The FCC says, however, that while various cell-phone companies like Verizon and others would surely like to be able to bid on the spectrum themselves, fixing the public safety problems is of paramount concern. The commission could take up the spectrum-swap issue next Thursday.
"I understand the argument that people don't like the idea this is 10 megahertz [of available spectrum] that could be used by other wireless carriers if the commission decided to auction it," an FCC official told Foxnews.com. But "we have the authority to do what we have to do to protect public safety."
Some groups and lawmakers are concerned the consensus plan won't provide enough money to fix everything.
The Nextel offer "is far short of what would be needed to replace literally millions of radios that would be rendered obsolete by the plan's massive spectrum realignment forcing public safety communications onto new channels," Art Gordon, national executive vice president of the Federal Law Enforcement Officers Association (search), said in a recent letter to President Bush.
Lawmakers like Fossella and Rep.
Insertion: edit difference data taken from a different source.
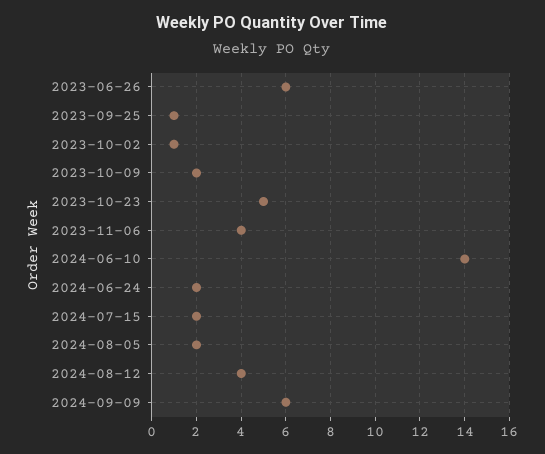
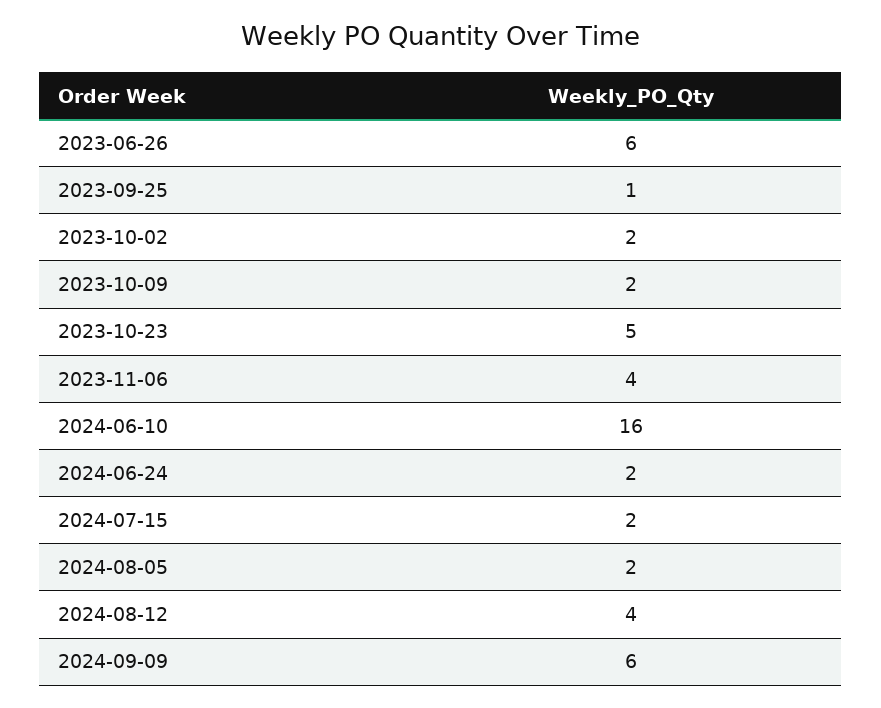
  {
    "2023-06-26": 6,
    "2023-09-25": 1,
-   "2023-10-02": 1,
+   "2023-10-02": 2,
    "2023-10-09": 2,
    "2023-10-23": 5,
    "2023-11-06": 4,
-   "2024-06-10": 14,
+   "2024-06-10": 16,
    "2024-06-24": 2,
    "2024-07-15": 2,
    "2024-08-05": 2,
    "2024-08-12": 4,
    "2024-09-09": 6
  }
Richard Boucher, D-Va., and cities like New York are worried taxpayers will end up footing the bill.
"An analogy that's appropriate here is saying, 'We're gonna give the police department better police cars and the fire department better fire engines but we're not going to give them the money for the gas,'" Fossella said.
"I think a legitimate question is, who's going to pay for the full transition if the money isn't there under the plan?" the Staten Island congressman continued, adding that some estimates put the cost of reorganizing and re-tuning public safety frequencies at $1 billion. "I want to do as much as possible to make sure these agencies, cities and states and taxpayers aren't left holding the bag upwards to the tune of $1 billion."
The FCC official said if the agency decides to adopt the consensus plan, it will likely require more money from Nextel than $850 million.
But public safety officials say $850 million is better than nothing and that the government has to find some way to make up the difference.
"When you're talking about public safety officers dealing with life and death situations," Cooper said, "I don't care where the money comes from, someone needs to fix it."